» GIVEN RECORDS
══════

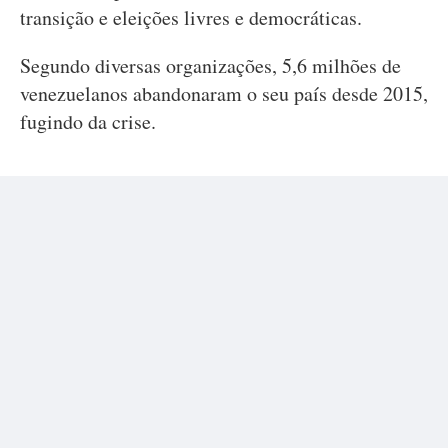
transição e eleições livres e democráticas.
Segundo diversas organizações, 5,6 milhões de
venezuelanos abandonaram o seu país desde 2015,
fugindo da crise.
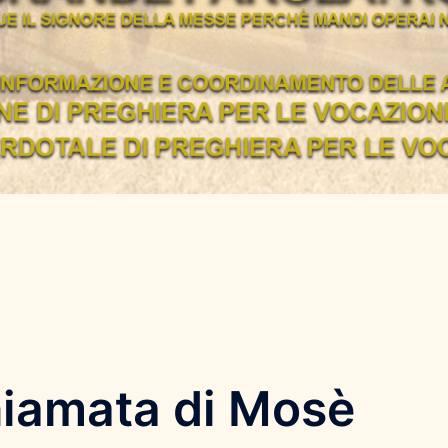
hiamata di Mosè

══════

» WORK INSTRUCTION
Could you copy out every line of text in this data word for word, leaving out the pictures?

» RESPONSE
transição e eleições livres e democráticas.
Segundo diversas organizações, 5,6 milhões de
venezuelanos abandonaram o seu país desde 2015,
fugindo da crise.
hiamata di Mosè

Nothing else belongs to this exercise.